Wichtig ist den Waldexperten, dass es sich hierbei nicht um eine Düngung handelt. „Das ist auch kein Gift, wie manche meinen“, sagt Steinhauser. Bei dem Stoff, den die
Firma Silvatec in den Wald pustet, handelt es sich um Magnesiumkalk mit Holzasche. „Alles ist zertifiziert und kommt aus dem Schwarzwald“, erklärt Schadron. Für Mensch und Tier ist das also nicht schädlich.
Etwa ein halbes Kilo pro Quadratmeter bringt er jeden Tag im Forstrevier Vogt aus. Weitere Reviere werden folgen: In diesem Jahr sind es neben Vogt auch die Reviere Erbisreute und Baindt bis hin zur Bundesstraße 30. Insgesamt hat man sich für dieses Jahr 1045 Hektar vorgenommen. Das macht mehr als 500 Tonnen Kalk. Kostenpunkt: schätzungsweise eine halbe Million Euro.

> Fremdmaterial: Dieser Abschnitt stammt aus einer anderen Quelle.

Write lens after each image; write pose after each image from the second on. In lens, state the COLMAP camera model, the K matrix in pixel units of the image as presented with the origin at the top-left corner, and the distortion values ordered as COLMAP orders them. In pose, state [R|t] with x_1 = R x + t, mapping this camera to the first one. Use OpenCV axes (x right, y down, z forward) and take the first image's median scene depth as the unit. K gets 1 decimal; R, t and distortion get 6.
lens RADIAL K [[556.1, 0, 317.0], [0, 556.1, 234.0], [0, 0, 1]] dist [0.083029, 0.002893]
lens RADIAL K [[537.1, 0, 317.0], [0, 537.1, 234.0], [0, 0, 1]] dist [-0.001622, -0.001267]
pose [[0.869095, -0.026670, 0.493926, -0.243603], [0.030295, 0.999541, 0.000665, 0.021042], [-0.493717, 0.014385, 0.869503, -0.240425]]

Gekalkt wird im gesamten Altdorfer Wald, zumindest im Staatswald. Ausgenommen sind die privaten Flächen, die Wasserschutzgebietszonen I und II sowie Bannwälder oder Moorgebiete wie das Füramoos bei Vogt, erklärt Annika Bidlingmeier, die bei Forst BW zuständig für die Bodenschutzkalkung ist. „Man überprüft den Boden, um zu sehen, ob man noch mal kalken muss“, sagt sie. In der Regel wird einmal in zehn Jahren gekalkt. Schadron kann aber berichten, wie es um den Zustand mancher Flächen im Schwarzwald ist: „Dort waren wir teilweise schon viermal.“
Von einem guten Waldboden profitiere der Mensch nicht nur indirekt, sondern auch direkt, meint Förster Steinhauser. Denn der Waldboden ist wie ein Filter für das Grundwasser. Und ein guter Waldboden filtert besser als ein saurer.